Numérique, mondialisation et diversité sont dans un bateau...

Jean-Michel LUCAS, 2012

Rencontres européennes de l’Adami 6 Décembre 2012 Cabourg

Contribution développée de Jean Michel Lucas/Doc Kasimir Bisou pour l’atelier : Numérique, mondialisation et diversité sont dans un bateau...

J’ai failli trouver cette entrée assez plaisante .. J’ai cherché à savoir qui était le « Pincemi » qui tombe dans l’eau et se noie ! Et qui était le « Pincemoi », qui lui, reste dans le bateau et berne l’auditeur trop attentif à l’histoire qu’on lui raconte !

Et c’est là que ça finit d’être drôle... car la seule signification que je peux donner à cette comptine est dramatique : sur ce bateau de la mondialisation, de la numérisation et de la diversité, « Pincemi » ne peut être que le musicien. C’est lui qui tombe dans l’eau , il se débat presque submergé par les flots. Il essaye de sortir la tête de l’eau. Il a besoin d’aide. Qui reste au sec dans le bateau pour feindre de lui apporter secours ? La réponse est cruciale pour sauver le musicien éploré et sans attendre la fin de l’histoire, le consommateur répond ému : « Taxe- moi ! ».

Trop subjugué par le vendeur des musiques perdues dans le vaste océan des économies du monde, il n’a pas pensé qu’il y avait d’autres manières pour le genre humain, de sauver le musicien ! Finalement, la comptine n’est qu’une mauvaise histoire de bouée de sauvetage dans un univers marchand désemparé par l’accès sans frein aux musiques et aux images. Avec ce titre, on voudrait presque que nous racontions une nouvelle fois, cet après midi, l’histoire de la licence globale et de la taxe de plus qu’elle nécessite. Ce qui ne va pas plaire au PDG de Free et de quelques autres qui le rapporteront certainement à l’oreille de Pierre Lescure !

Pour ma part, je voudrais raconter autrement l’histoire de ce bateau en me demandant d’abord dans quel « bon » sens il devrait aller ? Son parcours dans les vagues tumultueuses d’une rentabilité en berne, mènent-ils à l’enfer ou au paradis ? J’ose ainsi vous dire que la première question est effectivement celle du sens collectif, celle donc des « bonnes » valeurs d’intérêt général à protéger, pour garantir que le bateau de la mondialisation, de la diversité, de la numérisation et de la musique chemine dans la « bonne » direction, quitte à ajuster le cap au gré des tempêtes.

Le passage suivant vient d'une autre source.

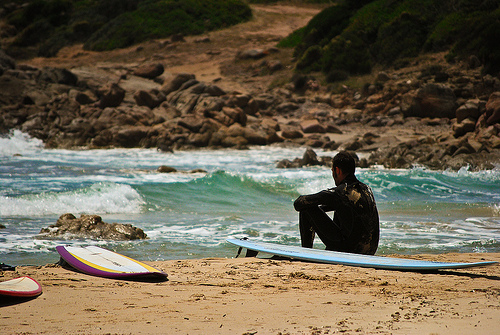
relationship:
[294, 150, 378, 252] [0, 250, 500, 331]
man sitting on beach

Pour fixer ce cap, je vous propose de prendre comme références les valeurs universelles des droits humains fondamentaux pour mieux évaluer les décisions publiques qui pourraient éviter les noyades de musiciens et les simplismes des hommes d’octroi ! Je pose ainsi sur la table du pilote du bateau la boussole éthique du développement des Droits humains pour que nous puissions mieux construire l’humanité ensemble, boussole certainement utile, aussi, à la commission Lescure qui en a sûrement bien besoin pour résister à la foire d’empoigne des intérêts particuliers contradictoires.

1 - Je commence par apprécier la mondialisation par rapport à cette boussole.

La mondialisation est un fait qui peut produire des catastrophes détruisant massivement des singularités humaines. Pourtant, je ferai ici le choix de sa valeur positive. Choix d’éthique publique considérant qu’il y a une « bonne » mondialisation lorsqu’elle est source de progrès humain.